While being censured doesn't necessarily mean you can't vote, "the speaker determined that that would be the punishment according to one rule," Libby told National Review.
It was the first time someone had been censured for something that happened outside the statehouse.
"I didn't make a statement about politics or anything, I just laid out the story and the facts," she said. "They don't want to have a conversation about the actual issue because they know they don’t have the vast population with them."
Libby maintains that the legislature has gone rogue and is disregarding the interest of Mainers.
"This is an agenda that Augusta Democrats are advancing," she said. "I do not believe that this is in line with, and I've heard from many of them . . . folks around the state including Democrats. I don't believe that the Augusta Democrats that are pushing this woke agenda and peddling this woke ideology represent mainstream Mainers."
The weekend following Libby's post, the male high school pole vaulter she had written about, Soren Stark-Chessa, won a Nordic ski competition, displacing a woman on the podium. Last winter, the Western Maine Conference named Stark-Chessa to its girls' Nordic skiing all-conference team, one of only ten skiers to earn that recognition. Stark-Chessa has taken titles from female athletes across winter and summer sports. In running, he went from being average in boys' races to winning the Fastest Sophomore Girl award at Maine's largest high school cross-country race, in Belfast, Maine, in 2023.

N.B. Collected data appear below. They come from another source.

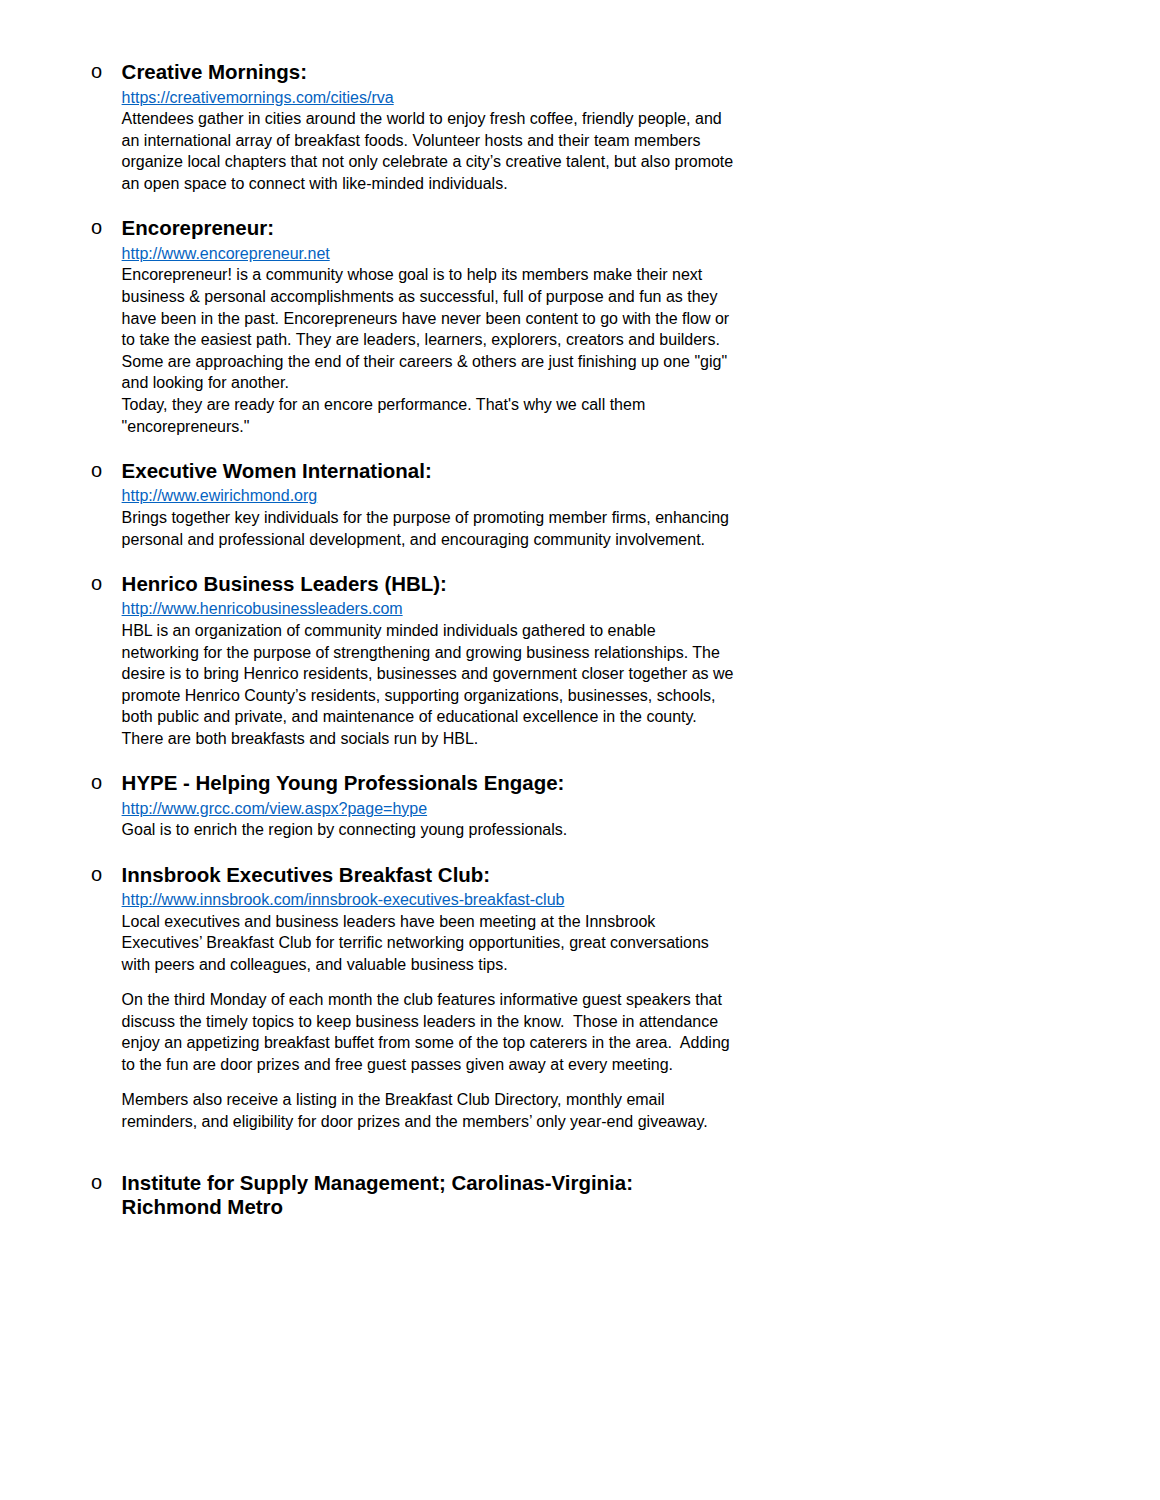Creative Mornings:
https://creativemornings.com/cities/rva
Attendees gather in cities around the world to enjoy fresh coffee, friendly people, and an international array of breakfast foods. Volunteer hosts and their team members organize local chapters that not only celebrate a city’s creative talent, but also promote an open space to connect with like-minded individuals.
Encorepreneur:
http://www.encorepreneur.net
Encorepreneur! is a community whose goal is to help its members make their next business & personal accomplishments as successful, full of purpose and fun as they have been in the past. Encorepreneurs have never been content to go with the flow or to take the easiest path. They are leaders, learners, explorers, creators and builders. Some are approaching the end of their careers & others are just finishing up one "gig" and looking for another.
Today, they are ready for an encore performance. That's why we call them "encorepreneurs."
Executive Women International:
http://www.ewirichmond.org
Brings together key individuals for the purpose of promoting member firms, enhancing personal and professional development, and encouraging community involvement.
Henrico Business Leaders (HBL):
http://www.henricobusinessleaders.com
HBL is an organization of community minded individuals gathered to enable networking for the purpose of strengthening and growing business relationships. The desire is to bring Henrico residents, businesses and government closer together as we promote Henrico County’s residents, supporting organizations, businesses, schools, both public and private, and maintenance of educational excellence in the county. There are both breakfasts and socials run by HBL.
HYPE - Helping Young Professionals Engage:
http://www.grcc.com/view.aspx?page=hype
Goal is to enrich the region by connecting young professionals.
Innsbrook Executives Breakfast Club:
http://www.innsbrook.com/innsbrook-executives-breakfast-club
Local executives and business leaders have been meeting at the Innsbrook Executives’ Breakfast Club for terrific networking opportunities, great conversations with peers and colleagues, and valuable business tips.
On the third Monday of each month the club features informative guest speakers that discuss the timely topics to keep business leaders in the know. Those in attendance enjoy an appetizing breakfast buffet from some of the top caterers in the area. Adding to the fun are door prizes and free guest passes given away at every meeting.
Members also receive a listing in the Breakfast Club Directory, monthly email reminders, and eligibility for door prizes and the members’ only year-end giveaway.
Institute for Supply Management; Carolinas-Virginia: Richmond Metro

High school senior Cassidy Carlisle of Presque Isle, Maine, thought nothing of it when she heard a male athlete had been making his way through the women's Nordic skiing circuit.
"So I went to my first qualifier race, and I was competing against him," Carlisle, a storyteller for IW Features, told National Review of Stark-Chessa. "I lost that race to him."

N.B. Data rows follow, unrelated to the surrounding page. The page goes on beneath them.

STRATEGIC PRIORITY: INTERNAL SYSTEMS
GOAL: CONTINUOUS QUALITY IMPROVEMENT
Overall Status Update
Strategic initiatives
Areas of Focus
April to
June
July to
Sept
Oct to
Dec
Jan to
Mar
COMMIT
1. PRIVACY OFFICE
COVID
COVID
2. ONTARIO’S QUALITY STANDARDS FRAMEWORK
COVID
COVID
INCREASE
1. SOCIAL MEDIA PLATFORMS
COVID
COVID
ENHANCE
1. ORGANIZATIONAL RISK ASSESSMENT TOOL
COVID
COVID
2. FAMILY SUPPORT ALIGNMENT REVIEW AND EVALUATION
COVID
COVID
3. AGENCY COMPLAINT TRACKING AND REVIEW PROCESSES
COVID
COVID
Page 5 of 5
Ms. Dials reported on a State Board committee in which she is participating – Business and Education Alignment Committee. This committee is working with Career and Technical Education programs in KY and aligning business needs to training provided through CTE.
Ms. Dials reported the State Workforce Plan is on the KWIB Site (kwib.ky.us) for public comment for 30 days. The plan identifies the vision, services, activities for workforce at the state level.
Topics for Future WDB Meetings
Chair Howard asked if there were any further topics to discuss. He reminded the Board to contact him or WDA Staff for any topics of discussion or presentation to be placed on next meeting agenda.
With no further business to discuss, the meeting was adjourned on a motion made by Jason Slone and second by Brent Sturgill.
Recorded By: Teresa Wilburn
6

They had both qualified for the Maine Nordic skiing team, but Carlisle was below him in the rankings. At an event in New Hampshire, she lost to him in the first race but beat him in the second race, which meant she'd get a head start for the third race.
"I was going up a hill, and I saw a Maine uniform pass me and immediately my heart sank, and I watched as he crossed the finish line ahead of me," she said. "It was like, you have your competitors that you always want to beat, but in this moment, it was such a mixed feeling. Because I really shouldn't have the competitive drive that I need to beat a biological male. It was so defeating."
Carlisle has only defeated Stark-Chessa once. Every other time he has defeated her, she said. Carlisle said she expected Mills, a female in government, to fight for women rather than invite male intrusion in women's sports. Many young women feel abandoned.
"'I'm a Democrat from Augusta,' one of them said to me, 'I've got three girls. What's going on? My party doesn't represent me,'" Libby said of recent constituent calls to her office. "I've been hearing that message over and over again the last couple of weeks."
"This has been going on for longer than people like to admit in the state of Maine," Carlisle said.
While Maine's leftist government fashions itself as the face of Trump resistance, the state's true politics are not that extreme, O'Connor said. The Democrats in the legislature won their majority by about 60 votes across the entire state in November, not exactly a mandate for radical rule, Libby said.
"I honestly feel from knocking on over 5,000 doors over my years that the state of Maine actually leans conservative," O'Connor said. "I don't even think this is an 80-20 issue, I think it's higher than that; people just don't speak."